Dr. Reese and his team also looked at 1,103 donor kidneys discarded by U.S. centers due to histology over a two-year period, matching 493 (45%) to kidneys transplanted in France. Allograft survival for the matched French kidneys was 93.1% at one year, 80.7% at five years and 68.9% at 10 years.

"The decision to biopsy a deceased donor kidney is not standardized and that is part of the problem," Dr. Reese said. "A transplant center might require the biopsy as a condition of accepting the kidney for one of their patients. That center might be relying on a tired, on-call doctor to make that judgment."

He added: "On the other hand, some organ-procurement organizations might require a biopsy of all kidneys from certain donors that are old, or have diabetes, etc. In the end, nearly half of U.S. kidneys are biopsied. All these biopsies add to cost, hassle and increase the probability that a kidney will be thrown away because of the biopsy results. Unfortunately, these biopsies often provide low-quality information."

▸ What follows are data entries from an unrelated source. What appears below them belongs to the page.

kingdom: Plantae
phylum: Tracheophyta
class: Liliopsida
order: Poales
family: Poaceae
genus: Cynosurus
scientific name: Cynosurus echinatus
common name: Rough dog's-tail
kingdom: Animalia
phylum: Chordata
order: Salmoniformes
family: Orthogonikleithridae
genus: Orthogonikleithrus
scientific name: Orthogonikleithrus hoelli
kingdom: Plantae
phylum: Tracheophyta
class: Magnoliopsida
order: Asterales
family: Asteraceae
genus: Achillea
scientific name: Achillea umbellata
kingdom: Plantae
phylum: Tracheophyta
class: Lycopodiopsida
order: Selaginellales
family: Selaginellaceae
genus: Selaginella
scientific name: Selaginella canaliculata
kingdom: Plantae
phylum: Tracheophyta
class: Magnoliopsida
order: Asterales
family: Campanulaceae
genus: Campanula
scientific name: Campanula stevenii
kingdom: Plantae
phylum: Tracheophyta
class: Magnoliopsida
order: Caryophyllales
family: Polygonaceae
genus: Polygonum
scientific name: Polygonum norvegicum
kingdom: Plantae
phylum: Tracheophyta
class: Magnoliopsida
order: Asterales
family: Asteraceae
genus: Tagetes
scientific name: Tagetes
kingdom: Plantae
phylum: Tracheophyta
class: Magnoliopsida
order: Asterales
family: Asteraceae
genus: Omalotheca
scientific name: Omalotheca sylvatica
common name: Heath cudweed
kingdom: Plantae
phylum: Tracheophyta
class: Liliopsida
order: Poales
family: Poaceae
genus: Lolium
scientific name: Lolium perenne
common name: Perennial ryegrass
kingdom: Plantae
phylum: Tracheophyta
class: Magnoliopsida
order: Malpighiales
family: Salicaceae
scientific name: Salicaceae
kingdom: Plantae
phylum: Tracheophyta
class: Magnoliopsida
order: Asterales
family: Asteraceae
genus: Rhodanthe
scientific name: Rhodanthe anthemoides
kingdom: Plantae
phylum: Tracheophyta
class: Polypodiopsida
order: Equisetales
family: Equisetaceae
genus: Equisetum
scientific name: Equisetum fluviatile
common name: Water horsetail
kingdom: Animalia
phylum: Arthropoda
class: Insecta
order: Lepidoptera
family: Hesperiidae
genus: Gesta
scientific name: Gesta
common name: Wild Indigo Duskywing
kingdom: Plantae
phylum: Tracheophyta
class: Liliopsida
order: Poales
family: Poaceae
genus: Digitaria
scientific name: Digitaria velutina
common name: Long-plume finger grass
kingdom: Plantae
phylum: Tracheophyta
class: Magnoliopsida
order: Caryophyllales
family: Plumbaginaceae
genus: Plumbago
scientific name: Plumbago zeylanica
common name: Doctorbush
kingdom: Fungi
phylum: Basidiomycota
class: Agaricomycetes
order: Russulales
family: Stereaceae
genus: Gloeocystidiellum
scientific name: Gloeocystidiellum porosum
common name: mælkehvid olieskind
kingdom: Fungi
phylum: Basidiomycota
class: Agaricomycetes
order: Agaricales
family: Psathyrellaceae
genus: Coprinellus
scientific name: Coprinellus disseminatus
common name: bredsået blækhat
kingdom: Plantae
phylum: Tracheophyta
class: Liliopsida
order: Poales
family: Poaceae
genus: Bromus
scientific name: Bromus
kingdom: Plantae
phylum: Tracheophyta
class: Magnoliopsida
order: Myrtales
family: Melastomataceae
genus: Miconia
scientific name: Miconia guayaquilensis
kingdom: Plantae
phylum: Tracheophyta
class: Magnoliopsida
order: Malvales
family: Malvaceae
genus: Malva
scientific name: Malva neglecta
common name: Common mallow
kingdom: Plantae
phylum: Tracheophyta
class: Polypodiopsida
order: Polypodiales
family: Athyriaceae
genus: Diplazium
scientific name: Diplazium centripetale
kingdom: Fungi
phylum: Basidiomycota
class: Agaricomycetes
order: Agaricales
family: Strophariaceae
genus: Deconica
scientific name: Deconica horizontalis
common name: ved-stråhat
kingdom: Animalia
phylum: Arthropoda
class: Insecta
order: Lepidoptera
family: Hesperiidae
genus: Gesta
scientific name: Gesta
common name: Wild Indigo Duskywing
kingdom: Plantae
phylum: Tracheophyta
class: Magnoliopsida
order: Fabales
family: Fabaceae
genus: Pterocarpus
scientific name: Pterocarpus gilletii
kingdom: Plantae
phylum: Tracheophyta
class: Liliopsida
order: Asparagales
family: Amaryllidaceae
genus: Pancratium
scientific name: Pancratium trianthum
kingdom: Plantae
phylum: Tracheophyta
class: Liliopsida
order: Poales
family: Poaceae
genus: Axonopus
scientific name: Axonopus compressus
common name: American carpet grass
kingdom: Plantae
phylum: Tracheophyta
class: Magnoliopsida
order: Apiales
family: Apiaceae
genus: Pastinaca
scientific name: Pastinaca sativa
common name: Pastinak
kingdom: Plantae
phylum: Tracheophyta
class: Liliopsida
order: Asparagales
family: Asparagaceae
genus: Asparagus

Dr. Reese said the "next step is to move from research to advocacy. We are planning to share this information widely with transplant centers and policy makers and push them to reduce the use of biopsies of donated kidneys. Given pressure from the White House to expand kidney transplantation, and pressure on organ procurement organizations to be more efficient, we think this message will be timely."

"Very long waiting times for kidney transplantation are best viewed as a public-health crisis. Patients over 60 years of age added to the waiting list are more likely to die than get a transplant," he said. "For those patients who are determined to get off dialysis, we should be offering them kidneys from donors who 'look like them' - older donors, donors with comorbidities. We need to stop doing unnecessary kidney biopsies. We have to make the most of these precious gifts of donated organs. Other nations have taken a different approach to growing transplantation and we can learn from them."